**WORK INSTRUCTIONS:** Replace every occurrence of "Render at" with "Output size" in the anatomy outline data below, and reproduce all other text without alteration.

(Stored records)

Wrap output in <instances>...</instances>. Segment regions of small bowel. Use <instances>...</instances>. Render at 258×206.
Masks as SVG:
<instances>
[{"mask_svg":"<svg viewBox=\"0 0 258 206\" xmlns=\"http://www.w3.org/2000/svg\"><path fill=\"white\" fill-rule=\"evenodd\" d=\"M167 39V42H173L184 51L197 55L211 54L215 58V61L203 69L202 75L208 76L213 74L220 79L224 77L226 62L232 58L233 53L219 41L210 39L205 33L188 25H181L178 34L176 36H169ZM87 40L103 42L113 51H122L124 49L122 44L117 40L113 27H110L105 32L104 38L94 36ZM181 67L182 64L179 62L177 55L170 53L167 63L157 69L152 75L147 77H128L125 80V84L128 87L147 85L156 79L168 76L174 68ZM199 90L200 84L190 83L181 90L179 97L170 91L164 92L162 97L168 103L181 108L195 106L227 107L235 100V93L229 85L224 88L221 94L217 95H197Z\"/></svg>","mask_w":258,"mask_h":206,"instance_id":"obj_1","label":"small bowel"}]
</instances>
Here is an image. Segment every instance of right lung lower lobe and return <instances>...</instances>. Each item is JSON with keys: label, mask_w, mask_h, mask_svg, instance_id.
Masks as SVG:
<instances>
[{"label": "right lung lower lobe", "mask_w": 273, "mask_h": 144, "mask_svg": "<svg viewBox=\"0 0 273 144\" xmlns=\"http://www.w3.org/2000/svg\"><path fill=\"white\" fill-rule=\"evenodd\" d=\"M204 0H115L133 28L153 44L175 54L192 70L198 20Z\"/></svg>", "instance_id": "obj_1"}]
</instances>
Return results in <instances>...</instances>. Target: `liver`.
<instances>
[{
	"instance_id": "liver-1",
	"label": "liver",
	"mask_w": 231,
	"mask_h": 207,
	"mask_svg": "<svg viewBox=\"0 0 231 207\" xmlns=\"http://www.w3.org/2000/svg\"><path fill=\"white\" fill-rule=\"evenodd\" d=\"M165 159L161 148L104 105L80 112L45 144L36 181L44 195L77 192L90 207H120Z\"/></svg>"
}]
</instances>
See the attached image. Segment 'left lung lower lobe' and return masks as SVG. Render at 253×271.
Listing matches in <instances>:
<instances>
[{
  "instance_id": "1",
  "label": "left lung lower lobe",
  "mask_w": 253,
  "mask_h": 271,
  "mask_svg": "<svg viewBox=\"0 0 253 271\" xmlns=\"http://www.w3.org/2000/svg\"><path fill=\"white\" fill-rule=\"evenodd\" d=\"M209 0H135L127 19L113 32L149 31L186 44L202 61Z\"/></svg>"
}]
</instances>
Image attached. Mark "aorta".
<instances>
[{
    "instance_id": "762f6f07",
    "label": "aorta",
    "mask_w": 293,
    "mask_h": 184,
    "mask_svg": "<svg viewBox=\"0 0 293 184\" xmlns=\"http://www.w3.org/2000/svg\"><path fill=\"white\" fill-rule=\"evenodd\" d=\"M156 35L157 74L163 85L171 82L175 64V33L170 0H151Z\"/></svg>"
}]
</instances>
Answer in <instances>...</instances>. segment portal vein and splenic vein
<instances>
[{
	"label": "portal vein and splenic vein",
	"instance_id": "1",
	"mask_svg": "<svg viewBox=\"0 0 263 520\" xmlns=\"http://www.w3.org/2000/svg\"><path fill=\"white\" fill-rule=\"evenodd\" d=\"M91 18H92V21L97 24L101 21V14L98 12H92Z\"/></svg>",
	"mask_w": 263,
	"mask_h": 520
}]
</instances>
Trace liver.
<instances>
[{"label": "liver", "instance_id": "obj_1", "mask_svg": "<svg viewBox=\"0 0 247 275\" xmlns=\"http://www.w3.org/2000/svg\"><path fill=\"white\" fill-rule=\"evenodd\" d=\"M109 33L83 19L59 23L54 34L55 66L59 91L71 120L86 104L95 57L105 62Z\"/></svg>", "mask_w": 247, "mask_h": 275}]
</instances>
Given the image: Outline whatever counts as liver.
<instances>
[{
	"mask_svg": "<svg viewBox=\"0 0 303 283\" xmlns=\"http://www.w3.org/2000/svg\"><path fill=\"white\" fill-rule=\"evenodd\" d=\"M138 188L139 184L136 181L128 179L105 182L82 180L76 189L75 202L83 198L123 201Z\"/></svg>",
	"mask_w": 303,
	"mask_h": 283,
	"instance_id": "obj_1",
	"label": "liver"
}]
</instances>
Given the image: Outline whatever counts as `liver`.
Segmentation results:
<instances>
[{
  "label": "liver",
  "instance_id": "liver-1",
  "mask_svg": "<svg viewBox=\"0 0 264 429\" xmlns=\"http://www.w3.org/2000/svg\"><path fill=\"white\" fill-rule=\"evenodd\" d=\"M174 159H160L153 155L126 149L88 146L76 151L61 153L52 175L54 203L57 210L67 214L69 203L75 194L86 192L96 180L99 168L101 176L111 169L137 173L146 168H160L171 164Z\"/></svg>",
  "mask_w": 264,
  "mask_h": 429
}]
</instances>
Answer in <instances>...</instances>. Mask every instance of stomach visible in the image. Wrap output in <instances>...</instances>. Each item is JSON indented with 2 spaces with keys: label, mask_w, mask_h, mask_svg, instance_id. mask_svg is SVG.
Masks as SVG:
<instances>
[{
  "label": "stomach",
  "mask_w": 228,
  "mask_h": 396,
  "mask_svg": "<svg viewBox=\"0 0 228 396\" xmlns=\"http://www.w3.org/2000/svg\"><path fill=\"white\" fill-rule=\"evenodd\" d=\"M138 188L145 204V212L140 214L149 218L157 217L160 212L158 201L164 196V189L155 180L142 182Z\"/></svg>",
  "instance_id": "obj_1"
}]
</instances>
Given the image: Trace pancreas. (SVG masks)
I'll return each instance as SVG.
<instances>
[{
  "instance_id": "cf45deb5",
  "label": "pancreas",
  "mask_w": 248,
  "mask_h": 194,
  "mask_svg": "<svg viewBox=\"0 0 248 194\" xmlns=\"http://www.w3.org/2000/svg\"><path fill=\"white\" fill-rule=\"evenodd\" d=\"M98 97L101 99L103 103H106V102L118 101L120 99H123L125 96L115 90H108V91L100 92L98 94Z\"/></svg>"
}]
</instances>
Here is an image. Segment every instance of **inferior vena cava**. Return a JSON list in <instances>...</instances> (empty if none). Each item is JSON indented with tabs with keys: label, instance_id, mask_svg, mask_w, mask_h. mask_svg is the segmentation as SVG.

**ANSWER TO THE PROBLEM:**
Wrap output in <instances>...</instances>. Segment regions of small bowel. Use <instances>...</instances>. Output size 258×206.
Masks as SVG:
<instances>
[{"mask_svg":"<svg viewBox=\"0 0 258 206\" xmlns=\"http://www.w3.org/2000/svg\"><path fill=\"white\" fill-rule=\"evenodd\" d=\"M167 39V42H173L184 51L197 55L211 54L215 58V61L203 69L202 75L208 76L213 74L220 79L224 77L226 62L232 58L233 53L219 41L210 39L205 33L188 25H181L178 34L176 36H169ZM87 40L103 42L113 51H122L124 49L122 44L117 40L113 27H110L105 32L104 38L94 36ZM181 67L182 64L179 62L177 55L170 53L167 63L157 69L152 75L147 77H128L125 80V84L128 87L147 85L156 79L168 76L174 68ZM199 90L200 84L190 83L181 90L179 97L170 91L164 92L162 97L168 103L181 108L195 106L227 107L235 100V93L229 85L224 88L221 94L217 95H197Z\"/></svg>","mask_w":258,"mask_h":206,"instance_id":"obj_1","label":"small bowel"}]
</instances>
Here is an image. Segment every instance of right lung lower lobe and return <instances>...</instances>. Each item is JSON with keys: label, mask_w, mask_h, mask_svg, instance_id.
Masks as SVG:
<instances>
[{"label": "right lung lower lobe", "mask_w": 273, "mask_h": 144, "mask_svg": "<svg viewBox=\"0 0 273 144\" xmlns=\"http://www.w3.org/2000/svg\"><path fill=\"white\" fill-rule=\"evenodd\" d=\"M204 0H115L133 28L153 44L175 54L192 70L198 20Z\"/></svg>", "instance_id": "obj_1"}]
</instances>
Return results in <instances>...</instances>. Target: `liver`.
<instances>
[{
	"instance_id": "liver-1",
	"label": "liver",
	"mask_w": 231,
	"mask_h": 207,
	"mask_svg": "<svg viewBox=\"0 0 231 207\" xmlns=\"http://www.w3.org/2000/svg\"><path fill=\"white\" fill-rule=\"evenodd\" d=\"M165 159L161 148L104 105L80 112L45 144L36 181L44 195L77 192L90 207H120Z\"/></svg>"
}]
</instances>
See the attached image. Segment 'left lung lower lobe' and return masks as SVG. Output size 253×271.
Listing matches in <instances>:
<instances>
[{
  "instance_id": "1",
  "label": "left lung lower lobe",
  "mask_w": 253,
  "mask_h": 271,
  "mask_svg": "<svg viewBox=\"0 0 253 271\" xmlns=\"http://www.w3.org/2000/svg\"><path fill=\"white\" fill-rule=\"evenodd\" d=\"M209 0H135L127 19L113 32L149 31L186 44L202 61Z\"/></svg>"
}]
</instances>
Image attached. Mark "aorta".
<instances>
[{
    "instance_id": "762f6f07",
    "label": "aorta",
    "mask_w": 293,
    "mask_h": 184,
    "mask_svg": "<svg viewBox=\"0 0 293 184\" xmlns=\"http://www.w3.org/2000/svg\"><path fill=\"white\" fill-rule=\"evenodd\" d=\"M156 35L157 74L163 85L171 82L175 64V33L170 0H151Z\"/></svg>"
}]
</instances>
Answer in <instances>...</instances>. segment portal vein and splenic vein
<instances>
[{
	"label": "portal vein and splenic vein",
	"instance_id": "1",
	"mask_svg": "<svg viewBox=\"0 0 263 520\" xmlns=\"http://www.w3.org/2000/svg\"><path fill=\"white\" fill-rule=\"evenodd\" d=\"M91 18H92V21L97 24L101 21V14L98 12H92Z\"/></svg>",
	"mask_w": 263,
	"mask_h": 520
}]
</instances>
Trace liver.
<instances>
[{"label": "liver", "instance_id": "obj_1", "mask_svg": "<svg viewBox=\"0 0 247 275\" xmlns=\"http://www.w3.org/2000/svg\"><path fill=\"white\" fill-rule=\"evenodd\" d=\"M109 33L83 19L59 23L54 34L55 66L59 91L71 120L86 104L95 57L105 62Z\"/></svg>", "mask_w": 247, "mask_h": 275}]
</instances>
Given the image: Outline whatever counts as liver.
<instances>
[{
	"mask_svg": "<svg viewBox=\"0 0 303 283\" xmlns=\"http://www.w3.org/2000/svg\"><path fill=\"white\" fill-rule=\"evenodd\" d=\"M138 188L139 184L136 181L128 179L105 182L82 180L76 189L75 202L83 198L123 201Z\"/></svg>",
	"mask_w": 303,
	"mask_h": 283,
	"instance_id": "obj_1",
	"label": "liver"
}]
</instances>
Given the image: Outline whatever counts as `liver`.
Segmentation results:
<instances>
[{
  "label": "liver",
  "instance_id": "liver-1",
  "mask_svg": "<svg viewBox=\"0 0 264 429\" xmlns=\"http://www.w3.org/2000/svg\"><path fill=\"white\" fill-rule=\"evenodd\" d=\"M174 159H160L153 155L126 149L88 146L76 151L61 153L52 175L54 203L57 210L67 214L69 203L75 194L86 192L96 180L99 168L101 176L111 169L137 173L146 168H160L171 164Z\"/></svg>",
  "mask_w": 264,
  "mask_h": 429
}]
</instances>
Answer in <instances>...</instances>. Mask every instance of stomach visible in the image. Wrap output in <instances>...</instances>. Each item is JSON indented with 2 spaces with keys: label, mask_w, mask_h, mask_svg, instance_id. mask_svg is SVG.
Masks as SVG:
<instances>
[{
  "label": "stomach",
  "mask_w": 228,
  "mask_h": 396,
  "mask_svg": "<svg viewBox=\"0 0 228 396\" xmlns=\"http://www.w3.org/2000/svg\"><path fill=\"white\" fill-rule=\"evenodd\" d=\"M138 188L145 204V212L140 214L149 218L157 217L160 212L158 201L164 196V189L155 180L142 182Z\"/></svg>",
  "instance_id": "obj_1"
}]
</instances>
Given the image: Trace pancreas. (SVG masks)
I'll return each instance as SVG.
<instances>
[{
  "instance_id": "cf45deb5",
  "label": "pancreas",
  "mask_w": 248,
  "mask_h": 194,
  "mask_svg": "<svg viewBox=\"0 0 248 194\" xmlns=\"http://www.w3.org/2000/svg\"><path fill=\"white\" fill-rule=\"evenodd\" d=\"M98 97L101 99L103 103H106V102L118 101L120 99H123L125 96L115 90H108V91L100 92L98 94Z\"/></svg>"
}]
</instances>
Here is an image. Segment every instance of **inferior vena cava**. Return a JSON list in <instances>...</instances> (empty if none). Each item is JSON indented with tabs with keys: label, instance_id, mask_svg, mask_w, mask_h. mask_svg is the segmentation as SVG.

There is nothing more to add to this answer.